Set problem ->
Update the records below by replacing each "locality" with "site", keeping every other word as it is.

(Stored data entries)
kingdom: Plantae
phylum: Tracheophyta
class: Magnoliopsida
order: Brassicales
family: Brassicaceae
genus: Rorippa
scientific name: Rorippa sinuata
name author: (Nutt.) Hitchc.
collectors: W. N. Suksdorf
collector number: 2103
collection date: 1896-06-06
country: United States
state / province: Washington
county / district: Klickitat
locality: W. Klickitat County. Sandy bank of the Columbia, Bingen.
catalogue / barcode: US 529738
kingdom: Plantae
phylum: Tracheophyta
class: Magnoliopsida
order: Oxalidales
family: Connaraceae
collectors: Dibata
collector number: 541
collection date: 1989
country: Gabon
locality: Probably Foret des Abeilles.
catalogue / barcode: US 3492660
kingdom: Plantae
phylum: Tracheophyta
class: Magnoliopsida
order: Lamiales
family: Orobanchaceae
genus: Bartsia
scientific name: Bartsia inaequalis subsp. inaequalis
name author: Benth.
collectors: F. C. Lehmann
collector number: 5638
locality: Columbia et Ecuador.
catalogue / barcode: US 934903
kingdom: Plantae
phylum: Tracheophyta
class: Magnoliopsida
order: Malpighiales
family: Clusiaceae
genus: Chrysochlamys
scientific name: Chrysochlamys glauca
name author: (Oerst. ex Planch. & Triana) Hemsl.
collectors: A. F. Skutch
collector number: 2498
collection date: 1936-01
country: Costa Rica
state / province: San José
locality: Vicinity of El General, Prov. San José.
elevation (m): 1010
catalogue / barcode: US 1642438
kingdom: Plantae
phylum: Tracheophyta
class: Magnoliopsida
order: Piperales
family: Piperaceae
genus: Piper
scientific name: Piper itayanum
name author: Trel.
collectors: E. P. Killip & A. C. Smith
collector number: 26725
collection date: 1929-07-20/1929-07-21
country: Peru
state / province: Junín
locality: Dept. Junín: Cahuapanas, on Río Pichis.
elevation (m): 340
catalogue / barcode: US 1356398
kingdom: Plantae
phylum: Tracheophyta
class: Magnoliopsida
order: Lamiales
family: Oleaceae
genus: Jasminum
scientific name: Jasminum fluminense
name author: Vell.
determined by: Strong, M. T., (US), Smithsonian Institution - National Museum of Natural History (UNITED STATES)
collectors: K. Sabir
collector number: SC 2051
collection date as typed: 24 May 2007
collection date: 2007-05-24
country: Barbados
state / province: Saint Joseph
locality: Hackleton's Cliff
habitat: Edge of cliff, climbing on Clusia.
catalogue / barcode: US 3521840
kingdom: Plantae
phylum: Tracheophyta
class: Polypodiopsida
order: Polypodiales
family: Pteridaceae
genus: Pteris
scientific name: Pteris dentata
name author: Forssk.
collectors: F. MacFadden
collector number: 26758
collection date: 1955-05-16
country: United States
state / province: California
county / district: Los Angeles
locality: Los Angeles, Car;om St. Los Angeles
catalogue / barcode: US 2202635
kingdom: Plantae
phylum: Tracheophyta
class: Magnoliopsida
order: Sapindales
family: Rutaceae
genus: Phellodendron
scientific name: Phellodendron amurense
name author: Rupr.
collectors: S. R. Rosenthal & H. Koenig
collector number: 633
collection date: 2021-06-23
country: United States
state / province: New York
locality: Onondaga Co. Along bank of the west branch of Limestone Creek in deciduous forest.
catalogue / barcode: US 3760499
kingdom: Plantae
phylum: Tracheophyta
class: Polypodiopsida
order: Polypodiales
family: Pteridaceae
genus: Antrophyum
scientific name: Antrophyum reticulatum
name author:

Solution to the exercise ->
kingdom: Plantae
phylum: Tracheophyta
class: Magnoliopsida
order: Brassicales
family: Brassicaceae
genus: Rorippa
scientific name: Rorippa sinuata
name author: (Nutt.) Hitchc.
collectors: W. N. Suksdorf
collector number: 2103
collection date: 1896-06-06
country: United States
state / province: Washington
county / district: Klickitat
site: W. Klickitat County. Sandy bank of the Columbia, Bingen.
catalogue / barcode: US 529738
kingdom: Plantae
phylum: Tracheophyta
class: Magnoliopsida
order: Oxalidales
family: Connaraceae
collectors: Dibata
collector number: 541
collection date: 1989
country: Gabon
site: Probably Foret des Abeilles.
catalogue / barcode: US 3492660
kingdom: Plantae
phylum: Tracheophyta
class: Magnoliopsida
order: Lamiales
family: Orobanchaceae
genus: Bartsia
scientific name: Bartsia inaequalis subsp. inaequalis
name author: Benth.
collectors: F. C. Lehmann
collector number: 5638
site: Columbia et Ecuador.
catalogue / barcode: US 934903
kingdom: Plantae
phylum: Tracheophyta
class: Magnoliopsida
order: Malpighiales
family: Clusiaceae
genus: Chrysochlamys
scientific name: Chrysochlamys glauca
name author: (Oerst. ex Planch. & Triana) Hemsl.
collectors: A. F. Skutch
collector number: 2498
collection date: 1936-01
country: Costa Rica
state / province: San José
site: Vicinity of El General, Prov. San José.
elevation (m): 1010
catalogue / barcode: US 1642438
kingdom: Plantae
phylum: Tracheophyta
class: Magnoliopsida
order: Piperales
family: Piperaceae
genus: Piper
scientific name: Piper itayanum
name author: Trel.
collectors: E. P. Killip & A. C. Smith
collector number: 26725
collection date: 1929-07-20/1929-07-21
country: Peru
state / province: Junín
site: Dept. Junín: Cahuapanas, on Río Pichis.
elevation (m): 340
catalogue / barcode: US 1356398
kingdom: Plantae
phylum: Tracheophyta
class: Magnoliopsida
order: Lamiales
family: Oleaceae
genus: Jasminum
scientific name: Jasminum fluminense
name author: Vell.
determined by: Strong, M. T., (US), Smithsonian Institution - National Museum of Natural History (UNITED STATES)
collectors: K. Sabir
collector number: SC 2051
collection date as typed: 24 May 2007
collection date: 2007-05-24
country: Barbados
state / province: Saint Joseph
site: Hackleton's Cliff
habitat: Edge of cliff, climbing on Clusia.
catalogue / barcode: US 3521840
kingdom: Plantae
phylum: Tracheophyta
class: Polypodiopsida
order: Polypodiales
family: Pteridaceae
genus: Pteris
scientific name: Pteris dentata
name author: Forssk.
collectors: F. MacFadden
collector number: 26758
collection date: 1955-05-16
country: United States
state / province: California
county / district: Los Angeles
site: Los Angeles, Car;om St. Los Angeles
catalogue / barcode: US 2202635
kingdom: Plantae
phylum: Tracheophyta
class: Magnoliopsida
order: Sapindales
family: Rutaceae
genus: Phellodendron
scientific name: Phellodendron amurense
name author: Rupr.
collectors: S. R. Rosenthal & H. Koenig
collector number: 633
collection date: 2021-06-23
country: United States
state / province: New York
site: Onondaga Co. Along bank of the west branch of Limestone Creek in deciduous forest.
catalogue / barcode: US 3760499
kingdom: Plantae
phylum: Tracheophyta
class: Polypodiopsida
order: Polypodiales
family: Pteridaceae
genus: Antrophyum
scientific name: Antrophyum reticulatum
name author:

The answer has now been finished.